** Opening EXCERPTED RECORDS block **

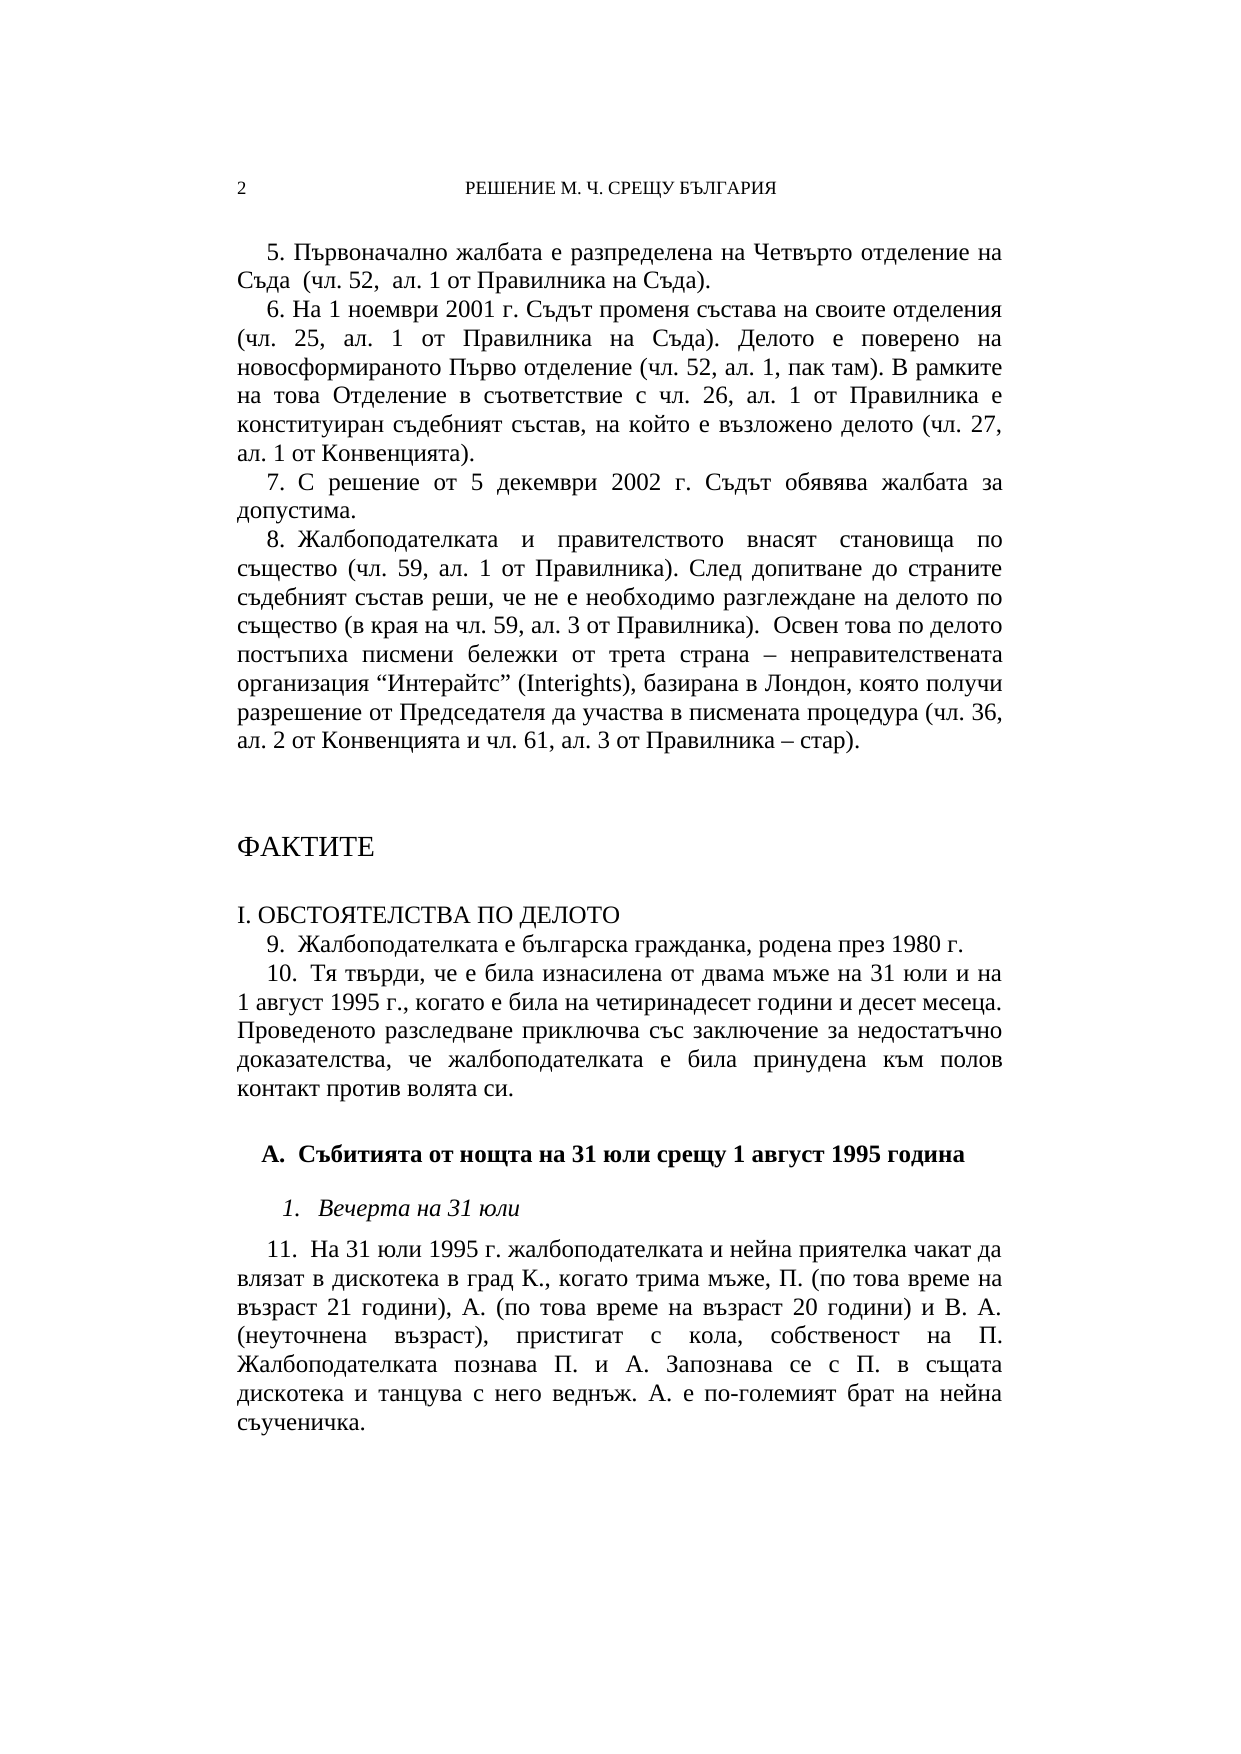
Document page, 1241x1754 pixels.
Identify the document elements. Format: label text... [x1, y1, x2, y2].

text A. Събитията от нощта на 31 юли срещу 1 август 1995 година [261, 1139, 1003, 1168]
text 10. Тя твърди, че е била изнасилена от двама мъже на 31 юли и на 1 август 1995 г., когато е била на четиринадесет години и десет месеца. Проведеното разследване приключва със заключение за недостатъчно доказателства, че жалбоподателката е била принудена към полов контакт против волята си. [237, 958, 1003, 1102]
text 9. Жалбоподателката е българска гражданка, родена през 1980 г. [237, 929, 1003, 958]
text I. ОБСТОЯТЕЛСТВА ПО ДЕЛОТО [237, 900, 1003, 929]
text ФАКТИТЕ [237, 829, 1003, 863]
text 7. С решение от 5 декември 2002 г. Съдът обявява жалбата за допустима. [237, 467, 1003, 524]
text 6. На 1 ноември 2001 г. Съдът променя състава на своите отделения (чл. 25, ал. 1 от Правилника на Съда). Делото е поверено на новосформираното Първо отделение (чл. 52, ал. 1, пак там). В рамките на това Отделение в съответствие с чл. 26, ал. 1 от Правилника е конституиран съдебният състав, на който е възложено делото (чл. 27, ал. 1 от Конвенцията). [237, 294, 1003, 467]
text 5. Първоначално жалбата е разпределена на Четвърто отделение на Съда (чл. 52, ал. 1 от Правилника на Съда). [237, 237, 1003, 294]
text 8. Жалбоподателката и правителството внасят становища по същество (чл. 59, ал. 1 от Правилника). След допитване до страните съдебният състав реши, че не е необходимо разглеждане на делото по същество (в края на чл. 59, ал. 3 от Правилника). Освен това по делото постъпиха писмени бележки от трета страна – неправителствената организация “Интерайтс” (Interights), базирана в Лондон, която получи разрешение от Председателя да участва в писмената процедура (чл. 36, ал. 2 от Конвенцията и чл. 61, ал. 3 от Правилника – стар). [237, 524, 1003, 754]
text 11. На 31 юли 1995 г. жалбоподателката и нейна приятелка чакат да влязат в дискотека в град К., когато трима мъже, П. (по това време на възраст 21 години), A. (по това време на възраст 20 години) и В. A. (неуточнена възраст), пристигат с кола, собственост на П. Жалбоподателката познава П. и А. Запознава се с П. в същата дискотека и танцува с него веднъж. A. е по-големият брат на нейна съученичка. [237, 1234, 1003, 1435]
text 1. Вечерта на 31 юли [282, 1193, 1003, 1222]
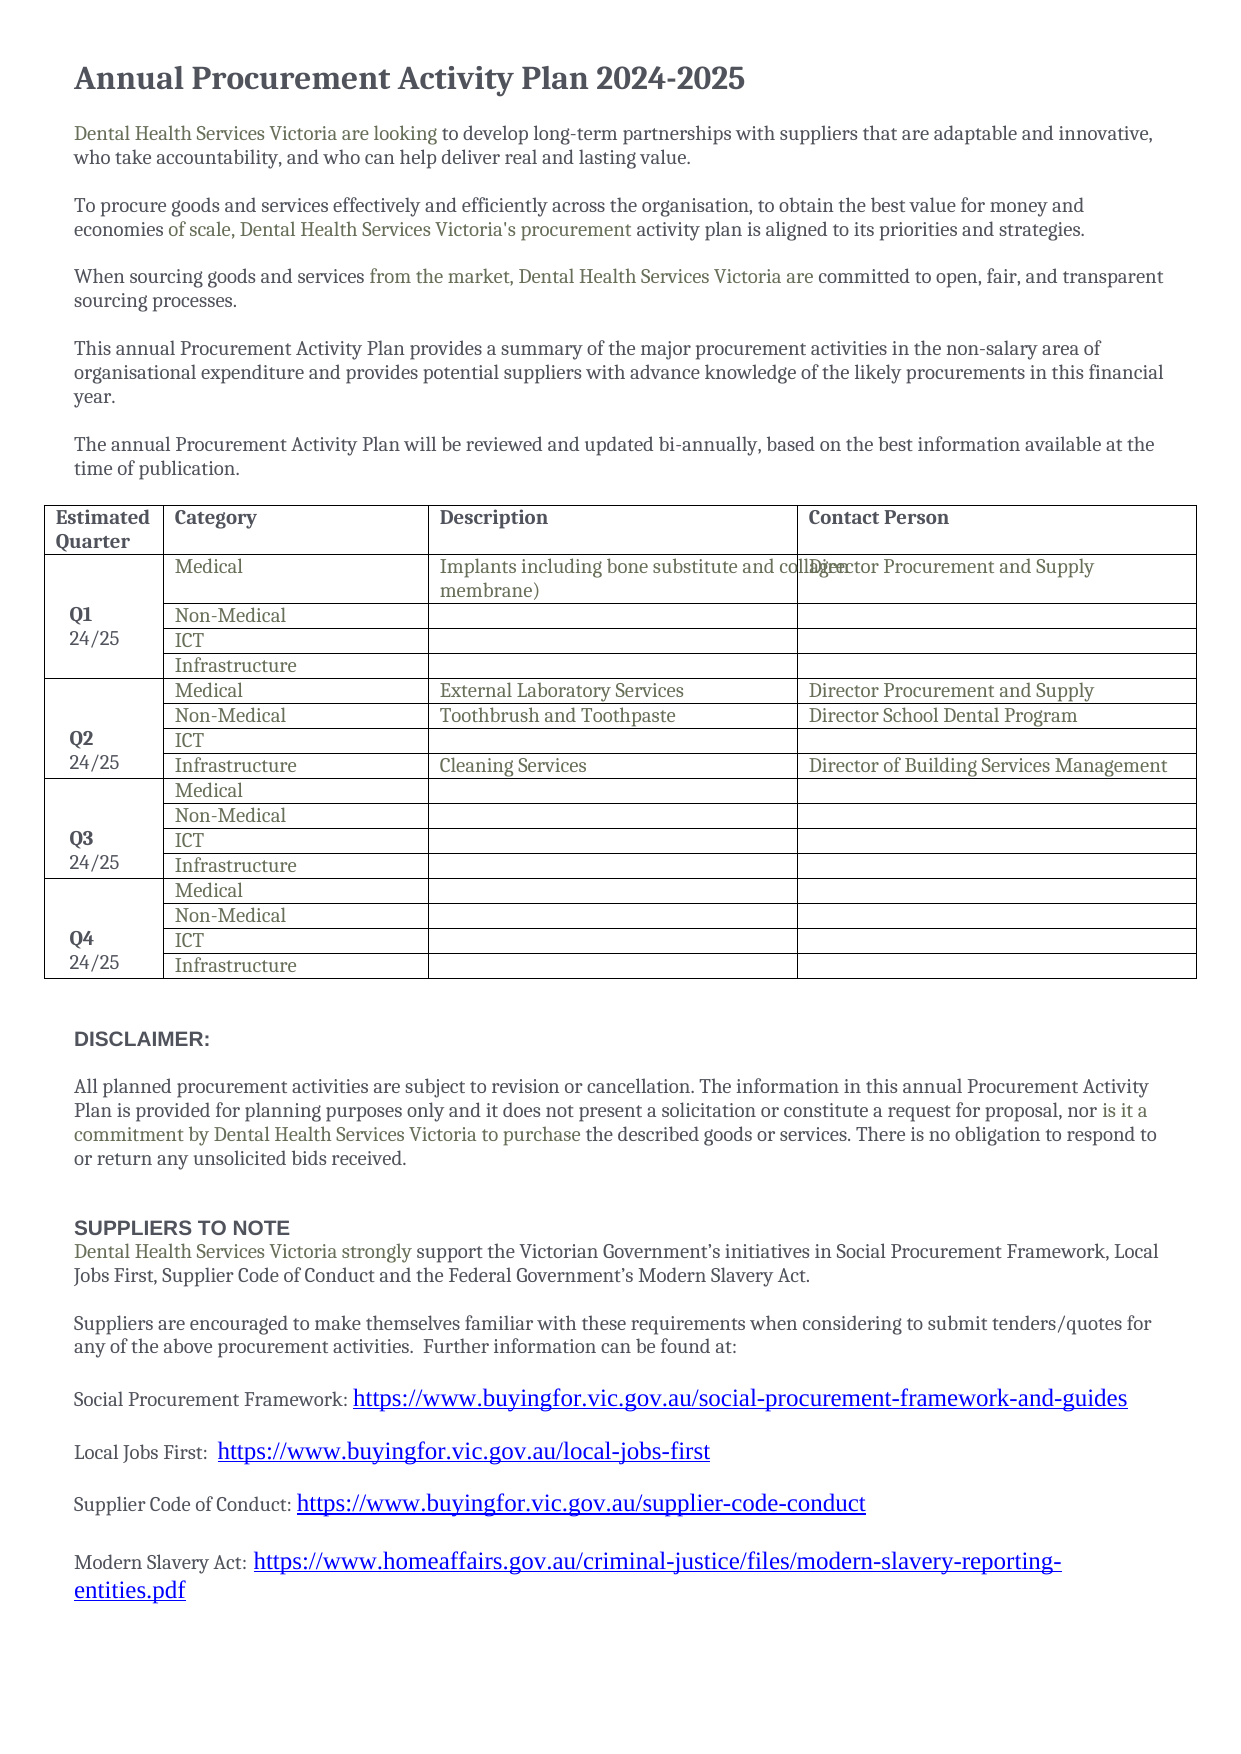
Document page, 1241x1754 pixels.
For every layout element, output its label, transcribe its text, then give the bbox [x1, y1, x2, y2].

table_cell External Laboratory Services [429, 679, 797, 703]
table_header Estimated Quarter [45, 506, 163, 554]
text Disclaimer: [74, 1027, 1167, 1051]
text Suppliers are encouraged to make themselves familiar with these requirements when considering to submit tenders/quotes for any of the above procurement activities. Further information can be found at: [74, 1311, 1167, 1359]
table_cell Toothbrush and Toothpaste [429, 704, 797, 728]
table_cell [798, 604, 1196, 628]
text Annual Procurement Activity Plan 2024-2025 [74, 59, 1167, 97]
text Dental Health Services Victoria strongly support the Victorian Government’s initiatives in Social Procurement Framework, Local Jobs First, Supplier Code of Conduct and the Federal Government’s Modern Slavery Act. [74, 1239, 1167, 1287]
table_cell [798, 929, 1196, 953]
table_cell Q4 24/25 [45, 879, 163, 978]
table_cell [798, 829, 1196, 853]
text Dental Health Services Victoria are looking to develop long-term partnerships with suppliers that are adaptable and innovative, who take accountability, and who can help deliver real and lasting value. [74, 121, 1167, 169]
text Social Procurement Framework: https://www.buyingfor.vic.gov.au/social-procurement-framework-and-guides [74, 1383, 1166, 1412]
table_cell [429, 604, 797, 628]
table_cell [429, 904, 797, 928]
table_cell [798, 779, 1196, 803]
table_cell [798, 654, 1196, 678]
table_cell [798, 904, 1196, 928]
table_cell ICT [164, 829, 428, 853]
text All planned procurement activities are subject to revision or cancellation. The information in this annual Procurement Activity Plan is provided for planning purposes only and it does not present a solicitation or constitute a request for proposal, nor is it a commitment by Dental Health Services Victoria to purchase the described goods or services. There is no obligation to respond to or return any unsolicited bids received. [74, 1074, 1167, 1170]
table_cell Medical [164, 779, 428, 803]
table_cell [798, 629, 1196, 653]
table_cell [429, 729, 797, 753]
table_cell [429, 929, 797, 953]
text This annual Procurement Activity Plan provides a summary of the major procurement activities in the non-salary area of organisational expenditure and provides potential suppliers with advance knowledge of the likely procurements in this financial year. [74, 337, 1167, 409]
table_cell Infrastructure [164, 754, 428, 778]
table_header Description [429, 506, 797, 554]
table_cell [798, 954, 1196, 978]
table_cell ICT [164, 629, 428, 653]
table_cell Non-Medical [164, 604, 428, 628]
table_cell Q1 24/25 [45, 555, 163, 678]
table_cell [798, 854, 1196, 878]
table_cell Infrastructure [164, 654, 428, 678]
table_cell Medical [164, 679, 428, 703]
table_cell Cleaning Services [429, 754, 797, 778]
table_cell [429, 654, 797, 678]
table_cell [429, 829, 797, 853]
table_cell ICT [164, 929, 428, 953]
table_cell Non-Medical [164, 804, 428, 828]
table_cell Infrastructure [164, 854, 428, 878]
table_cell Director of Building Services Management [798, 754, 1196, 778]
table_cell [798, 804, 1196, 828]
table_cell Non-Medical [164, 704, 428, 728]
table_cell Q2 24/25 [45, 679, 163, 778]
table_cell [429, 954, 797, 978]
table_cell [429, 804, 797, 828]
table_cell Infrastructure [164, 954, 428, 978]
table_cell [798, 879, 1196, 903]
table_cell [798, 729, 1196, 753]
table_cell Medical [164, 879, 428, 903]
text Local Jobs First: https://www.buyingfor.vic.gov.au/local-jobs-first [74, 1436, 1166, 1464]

** Closing EXCERPTED RECORDS block **

*ABOUT THIS TASK*:
For the string "Local", return every line of the data where it appears.

*SOLUTION TO THE PROBLEM*:
text Dental Health Services Victoria strongly support the Victorian Government’s initiatives in Social Procurement Framework, Local Jobs First, Supplier Code of Conduct and the Federal Government’s Modern Slavery Act. [74, 1239, 1167, 1287]
text Local Jobs First: https://www.buyingfor.vic.gov.au/local-jobs-first [74, 1436, 1166, 1464]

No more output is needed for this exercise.